Korean companies — giant conglomerates as well as startups — are also investing in proteomics. “Private investments in proteomics remain undisclosed, but the number of proteomics companies is growing,” said Moon Hi Han, chairman of the Korean Bioventure Association.
Among the giants, Samsung, LG, and SK Corp. have demonstrated interest in the field by creating new “speciality” companies, setting up research centers, or investing in other startup ventures. Moon himself is the chief executive officer of Proteogen, a Korean proteomics company kickstarted two years ago with $1 million private and venture funding. Proteogen has developed a protein chip for antigen-antibody reactions, calling it the world’s most sensitive protein detection system.
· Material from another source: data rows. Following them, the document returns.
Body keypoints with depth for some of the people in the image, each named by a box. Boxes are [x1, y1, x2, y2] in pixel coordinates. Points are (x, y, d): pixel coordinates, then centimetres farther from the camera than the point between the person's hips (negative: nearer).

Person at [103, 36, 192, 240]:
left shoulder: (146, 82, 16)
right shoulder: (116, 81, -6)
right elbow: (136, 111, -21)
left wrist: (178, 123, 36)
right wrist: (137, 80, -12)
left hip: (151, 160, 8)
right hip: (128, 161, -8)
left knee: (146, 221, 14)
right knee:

Proteogen’s protein chip uses ProLinker, a proprietary organic bi-functional molecule with one side that attaches itself to the solid matrix, and the other binding tightly to the protein. “No further chemistry is involved, no intermediates,” said Moon. The chip should have applications in the search for new protein biomarkers, drug screening, as well as protein expression profile studies, Moon said.
The company is now seeking fresh investments. “Our target is $2 million,” said Moon. With the money, Proteogen plans to set up an application-oriented research branch in San Diego.